INSTRUCTIONS.
(a) According to the review of the plays about Lyndon Johnson, where and when did All The Way first appear?
(b) Extend the review of the plays about Lyndon Johnson from where it stops.

All The Way by Robert Schenkkan dealt with Lyndon Johnson’s efforts to influence the 88th U.S. congress to vote in the Civil Rights Act of 1964. It first appeared in 2012 at the Oregon Shakespeare Festival and reached Broadway in 2014. There it won awards as Outstanding Play as well as a Tony for Brian Cranston’s performance as LBJ.
Now the Asolo Rep in Florida brings us what amounts to a sequel, a second play about President Johnson and his four turbulent years as an elected President following his year as an inductee on the death of President John F. Kennedy. Mr. Schenkkan has chosen to write more of a documentary than a proper play, for he is dealing with dozens of prominent participants.
Splashed about in chronological order beginning in 1964 are Dr. Martin Luther King, Senator Bobby Kennedy, Governor George Wallace, Ladybird Johnson and Coretta King, Reverend Adam Clayton Powell, Chicago’s Mayor Dailey, Mr. and Mrs. Richard Nixon, and so many others. To tell the story of the Civil Right battles as well as the battle to achieve a greater America, a “Great Society” his play is somewhat overwhelmed. None of these familiar characters has a chance to do more than sprout snippets of speeches, with many of which we are familiar, if we were alive and paying any attention when first they were spoken.

DATA SEGMENT.
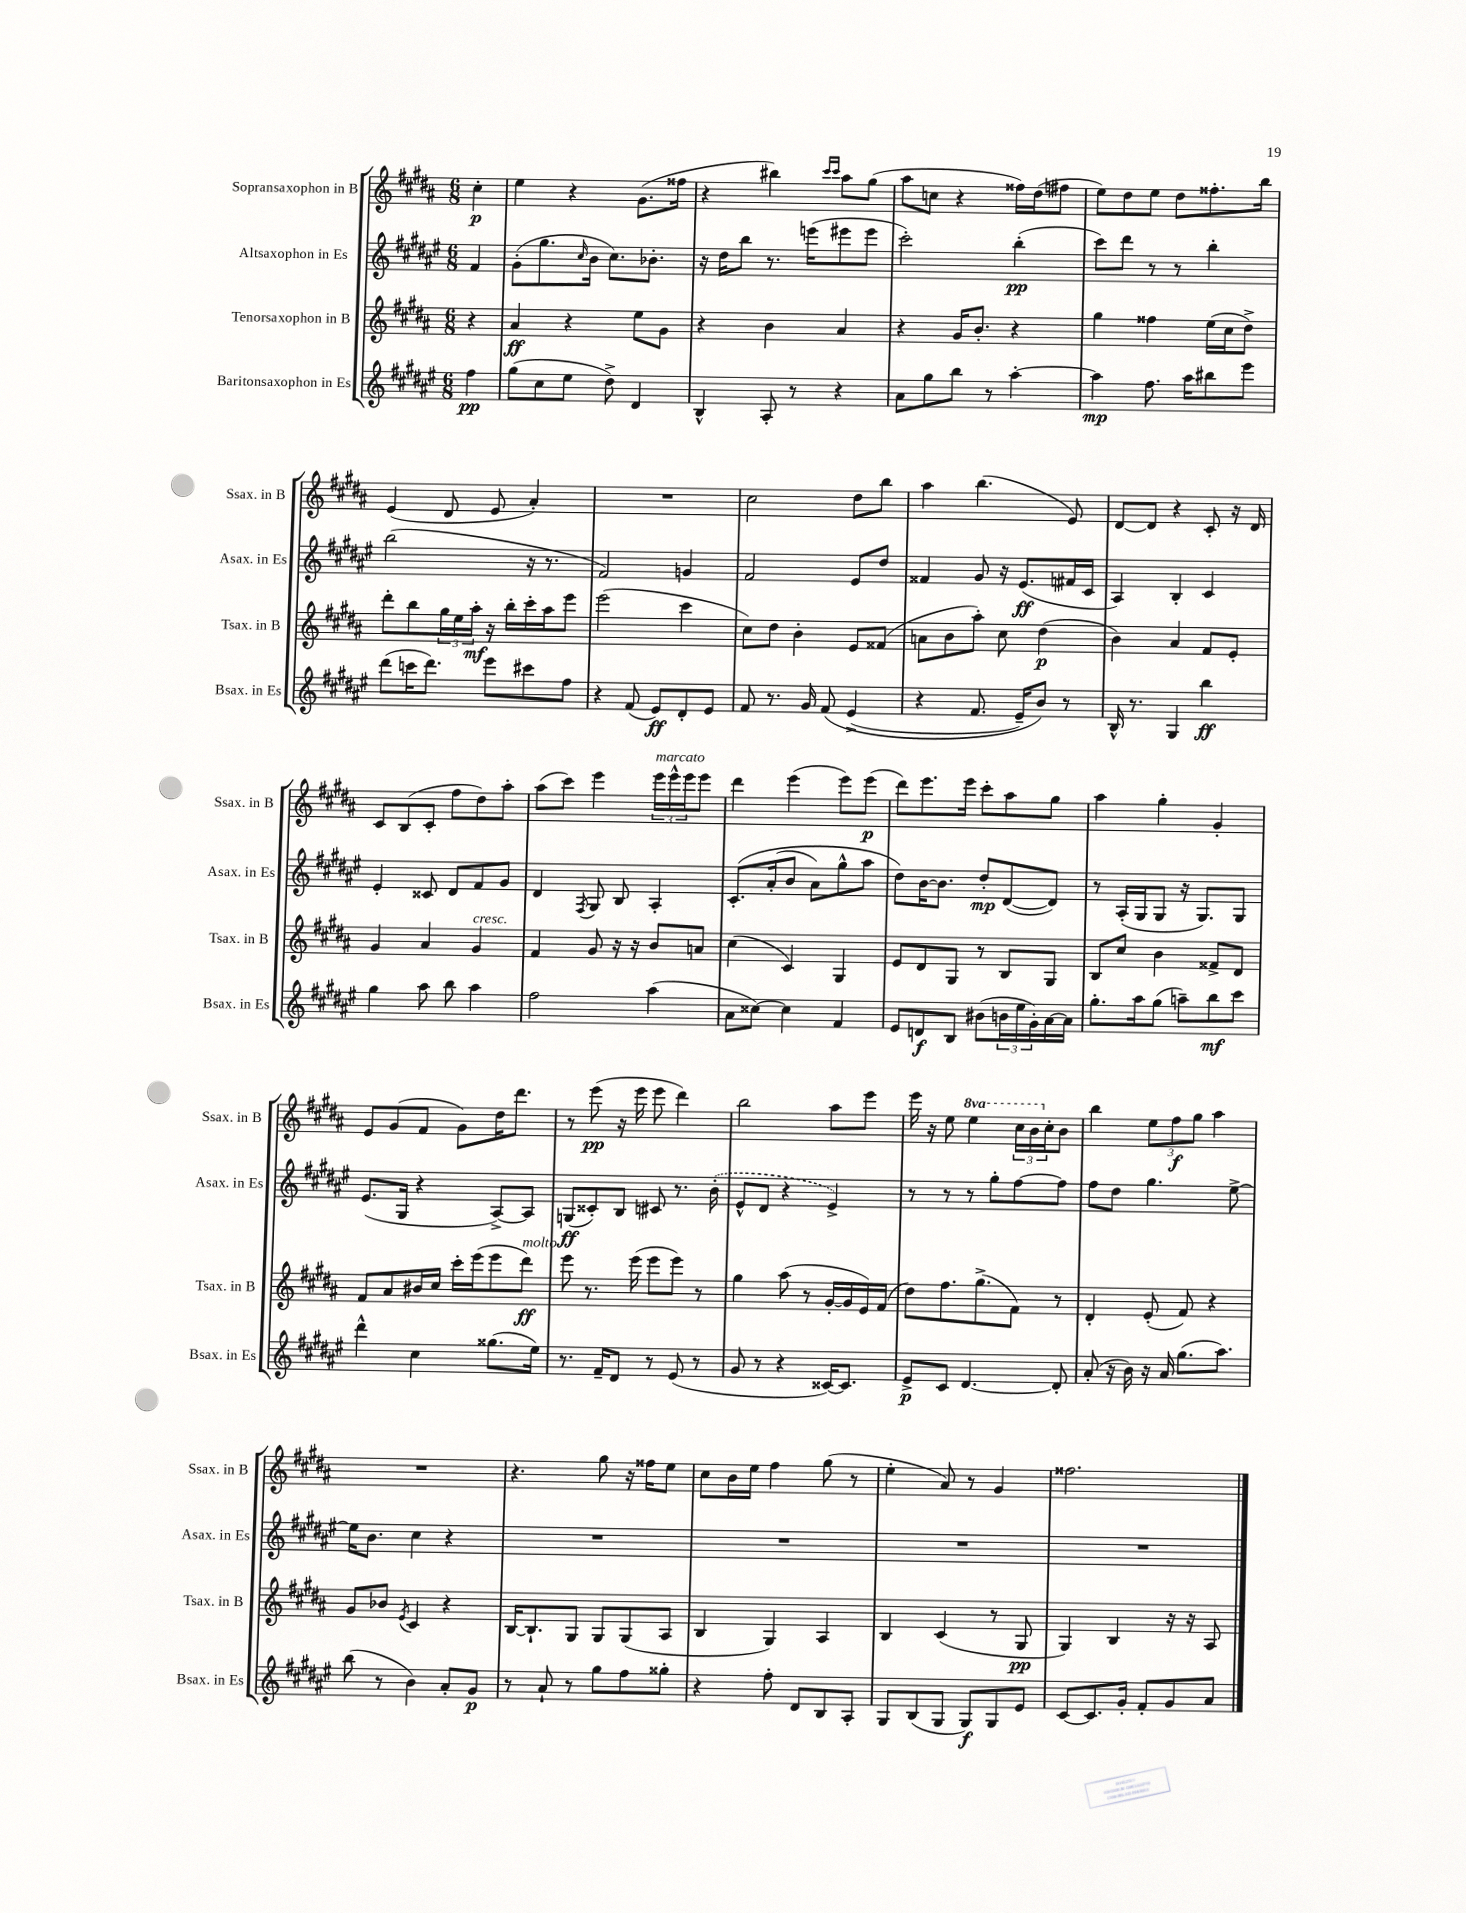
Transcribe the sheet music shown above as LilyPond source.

TASK ANSWERS.
(a) It first appeared at the Oregon Shakespeare Festival in 2012.

(b)
To those too young to remember, they will seem startling, but taken out of context in such great numbers they tend to meld into one loud rant. All of it is interesting, but even at just under three hours playing time, there isn’t room for much nuance or character development or subtext. Time and again two or three, or a panel full of Blacks and Whites, Conservatives and Liberals, Men and Women, hurl invectives at each other to plead their various causes.
A David Grubin film documentary has tackled this material with the advantage that film captures the accurate images and of course allows the principals to be played by themselves. To manage the huge cast of characters (there are over 40 principal roles) a company of 26 actors must often play 2 or 3 of them in addition to playing ensemble roles when needed for crowd scenes. At times it leads to confusion.
Matt DeCaro, Brett Mack, A.K. Murtadha, Mikael Kinsey, Denise Cormier, and others all play with great conviction. Director Nicole A. Watson has based her work on the staging of Bill Rauch when the play was first performed five years ago and it moves with constant smoothness as stagehands as well as actors scurry about moving couches, tables, sound, and lighting equipment throughout the many short scenes that fill the play’s three acts.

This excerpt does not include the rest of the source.